Action item - Once you reach the line holding "Actuele weer", write out that line and every later one exactly, ending with the last line of the data; write nothing else.

Data excerpts -
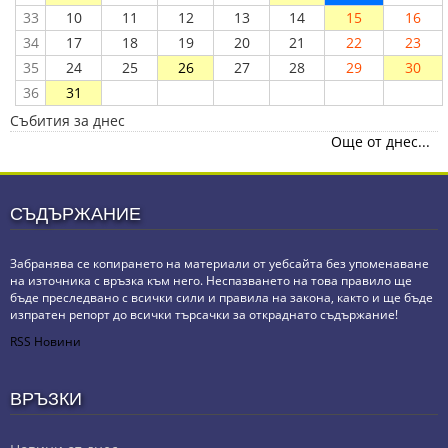
33
10
11
12
13
14
15
16
34
17
18
19
20
21
22
23
35
24
25
26
27
28
29
30
36
31
Събития за днес
Още от днес...
СЪДЪРЖАНИЕ
Забранява се копирането на материали от уебсайта без упоменаване
на източника с връзка към него. Неспазването на това правило ще
бъде преследвано с всички сили и правила на закона, както и ще бъде
изпратен репорт до всички търсачки за откраднато съдържание!
RSS Новини
ВРЪЗКИ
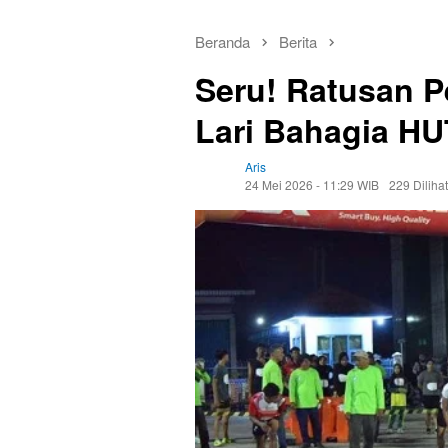
Beranda
Berita
Seru! Ratusan 
Lari Bahagia HU
Aris
24 Mei 2026 - 11:29 WIB
229 Dilihat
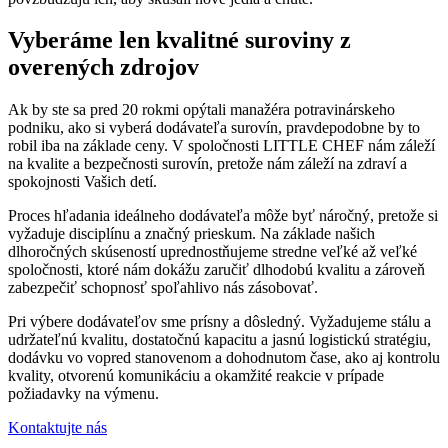
Vyberáme len kvalitné suroviny z
overených zdrojov
Ak by ste sa pred 20 rokmi opýtali manažéra potravinárskeho
podniku, ako si vyberá dodávateľa surovín, pravdepodobne by to
robil iba na základe ceny. V spoločnosti LITTLE CHEF nám záleží
na kvalite a bezpečnosti surovín, pretože nám záleží na zdraví a
spokojnosti Vašich detí.
Proces hľadania ideálneho dodávateľa môže byť náročný, pretože si
vyžaduje disciplínu a značný prieskum. Na základe našich
dlhoročných skúseností uprednostňujeme stredne veľké až veľké
spoločnosti, ktoré nám dokážu zaručiť dlhodobú kvalitu a zároveň
zabezpečiť schopnosť spoľahlivo nás zásobovať.
Pri výbere dodávateľov sme prísny a dôsledný. Vyžadujeme stálu a
udržateľnú kvalitu, dostatočnú kapacitu a jasnú logistickú stratégiu,
dodávku vo vopred stanovenom a dohodnutom čase, ako aj kontrolu
kvality, otvorenú komunikáciu a okamžité reakcie v prípade
požiadavky na výmenu.
Kontaktujte nás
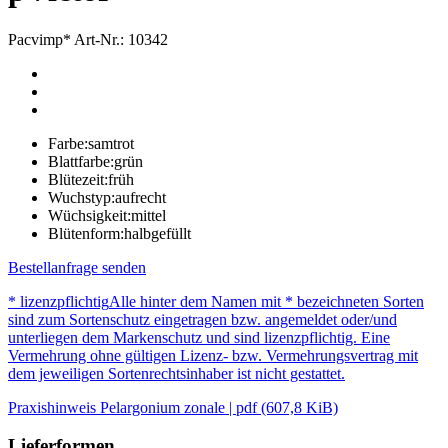
Pacvimp*
Art-Nr.: 10342
Farbe:
samtrot
Blattfarbe:
grün
Blütezeit:
früh
Wuchstyp:
aufrecht
Wüchsigkeit:
mittel
Blütenform:
halbgefüllt
Bestellanfrage senden
* lizenzpflichtig
Alle hinter dem Namen mit * bezeichneten Sorten
sind zum Sortenschutz eingetragen bzw. angemeldet oder/und
unterliegen dem Markenschutz und sind lizenzpflichtig. Eine
Vermehrung ohne gültigen Lizenz- bzw. Vermehrungsvertrag mit
dem jeweiligen Sortenrechtsinhaber ist nicht gestattet.
Praxishinweis Pelargonium zonale | pdf (607,8 KiB)
Lieferformen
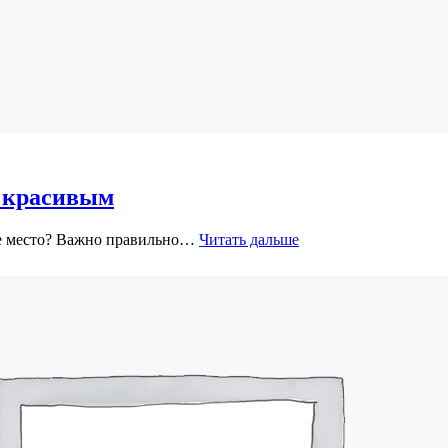
и красивым
ое место? Важно правильно…
Читать дальше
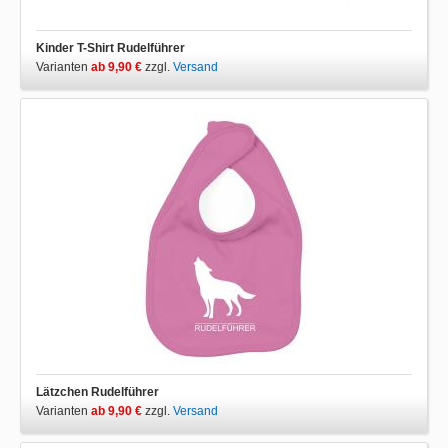
Kinder T-Shirt Rudelführer
Varianten
ab 9,90 €
zzgl.
Versand
Lätzchen Rudelführer
Varianten
ab 9,90 €
zzgl.
Versand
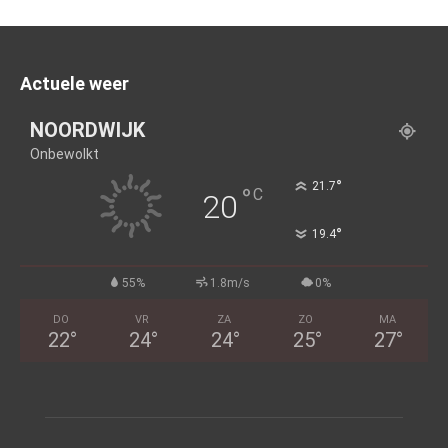
Actuele weer
NOORDWIJK
Onbewolkt
°
21.7
°
C
20
°
19.4
55%
1.8m/s
0%
DO
VR
ZA
ZO
MA
22
°
24
°
24
°
25
°
27
°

Answer below -
Actuele weer
NOORDWIJK
Onbewolkt
°
21.7
°
C
20
°
19.4
55%
1.8m/s
0%
DO
VR
ZA
ZO
MA
22
°
24
°
24
°
25
°
27
°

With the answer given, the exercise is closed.